• Consigne A:
D'après le texte sur Zeev Sternhell, en quelle année « Ni droite ni gauche. L'idéologie fasciste en France » a-t-il été publié pour la première fois ?
• Consigne B:
Dans le texte sur Zeev Sternhell, reprenez le passage allant de « (2) Les Anti-Lumières. » jusqu'à « Comment naît-elle ? » en renommant « droite révolutionnaire » en « droite radicale ».
• Consigne C:
Condensez le paragraphe du texte sur Zeev Sternhell qui commence par « Il fallait un historien israélien » en gardant ses faits essentiels.

Survivant de l’extermination des juifs de Pologne, l’historien israélien rappelle la gauche à son devoir : défendre les valeurs humanistes des Lumières. Et en premier lieu, la justice.
Il fallait un historien israélien pour jeter un regard neuf sur le fascisme français. Zeev Sternhell, survivant de l’extermination des juifs de Pologne (né en 1935 dans le ghetto de Przemysl, conduit en URSS, puis en France après la guerre), a endossé ce rôle, suscitant une intense polémique lorsqu’il a publié pour la première fois Ni droite ni gauche. L’idéologie fasciste en France, en 1983 (1). En opposition avec la théorie des droites de René Rémond, il cherche des concordances dans les incarnations de cette droite révolutionnaire et anti-Lumières (2). Ses travaux révèlent une précision, une cohérence qui permet d’appréhender certaines périodes noires de l’histoire, comme le régime de Vichy, pour ce qu’elles sont : des conséquences liées à des causes politiques antérieures. Une lecture du passé pour écrire l’avenir ? Professeur de sciences politiques à l’université hébraïque de Jérusalem, membre fondateur de Shalom Akhchav (La Paix maintenant), l’historien travaille au compromis de paix avec les Palestiniens, écrivant régulièrement dans le quotidien de gauche Haaretz contre l’implantation d’enclaves israéliennes en territoire occupé. Ce qui lui vaut l’hostilité des milieux ultranationalistes. Comme un écho. G. M.
(1) Il a publié une nouvelle édition, fortement enrichie, en 2012. Ni droite ni gauche. L’idéologie fasciste en France, Gallimard, « Folio histoire », 1 073 pages, 14,50 euros.
(2) Les Anti-Lumières. Une tradition du XVIIIe siècle à la guerre froide, Gallimard, « Folio histoire », 2010, 944 pages, 12,10 euros.
Aux côtés des trois courants identifiés par René Rémond (droites légitimiste, bonapartiste et orléaniste), vous en identifiez un quatrième, la droite révolutionnaire. Comment naît-elle ?

Données de raisonnement sur la géométrie des scènes:

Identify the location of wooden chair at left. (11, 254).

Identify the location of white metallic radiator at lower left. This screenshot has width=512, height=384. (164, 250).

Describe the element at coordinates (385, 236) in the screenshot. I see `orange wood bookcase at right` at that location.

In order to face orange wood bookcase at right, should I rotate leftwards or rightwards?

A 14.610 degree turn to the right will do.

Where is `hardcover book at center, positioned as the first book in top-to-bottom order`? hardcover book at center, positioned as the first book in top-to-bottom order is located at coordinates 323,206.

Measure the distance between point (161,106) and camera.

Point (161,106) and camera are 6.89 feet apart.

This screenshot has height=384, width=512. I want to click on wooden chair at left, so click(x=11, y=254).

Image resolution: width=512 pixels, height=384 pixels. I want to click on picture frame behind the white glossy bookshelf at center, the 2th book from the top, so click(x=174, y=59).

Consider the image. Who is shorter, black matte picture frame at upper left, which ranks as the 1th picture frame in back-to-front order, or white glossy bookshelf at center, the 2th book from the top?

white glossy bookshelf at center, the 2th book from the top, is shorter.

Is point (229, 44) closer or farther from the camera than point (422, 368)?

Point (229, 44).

==

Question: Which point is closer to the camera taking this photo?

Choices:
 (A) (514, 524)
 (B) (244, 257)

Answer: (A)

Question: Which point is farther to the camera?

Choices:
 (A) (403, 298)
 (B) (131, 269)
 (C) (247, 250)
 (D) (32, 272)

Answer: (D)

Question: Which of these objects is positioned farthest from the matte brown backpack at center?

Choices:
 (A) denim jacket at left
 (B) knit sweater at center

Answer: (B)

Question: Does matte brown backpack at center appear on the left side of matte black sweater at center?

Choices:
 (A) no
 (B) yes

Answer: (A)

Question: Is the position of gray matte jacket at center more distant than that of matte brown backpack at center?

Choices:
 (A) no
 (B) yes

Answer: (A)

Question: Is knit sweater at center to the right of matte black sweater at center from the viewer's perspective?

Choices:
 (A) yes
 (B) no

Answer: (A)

* * *

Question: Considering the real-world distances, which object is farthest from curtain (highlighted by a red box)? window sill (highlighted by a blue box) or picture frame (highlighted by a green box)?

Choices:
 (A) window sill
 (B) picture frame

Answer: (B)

• Réponse A:
En 1983.

• Réponse B:
(2) Les Anti-Lumières. Une tradition du XVIIIe siècle à la guerre froide, Gallimard, « Folio histoire », 2010, 944 pages, 12,10 euros.
Aux côtés des trois courants identifiés par René Rémond (droites légitimiste, bonapartiste et orléaniste), vous en identifiez un quatrième, la droite radicale. Comment naît-elle ?

• Réponse C:
Zeev Sternhell, historien israélien né en 1935 dans le ghetto de Przemysl et survivant de l'extermination des juifs de Pologne, a porté un regard neuf sur le fascisme français. Son livre « Ni droite ni gauche. L'idéologie fasciste en France », paru en 1983, a suscité une intense polémique. À l'opposé de la théorie des droites de René Rémond, il cherche des concordances dans les incarnations d'une droite révolutionnaire et anti-Lumières. Ses travaux présentent des périodes comme le régime de Vichy comme les conséquences de causes politiques antérieures. Professeur de sciences politiques à l'université hébraïque de Jérusalem et membre fondateur de Shalom Akhchav, il œuvre au compromis de paix avec les Palestiniens. Dans le quotidien Haaretz, il écrit contre l'implantation d'enclaves israéliennes en territoire occupé, ce qui lui vaut l'hostilité des milieux ultranationalistes.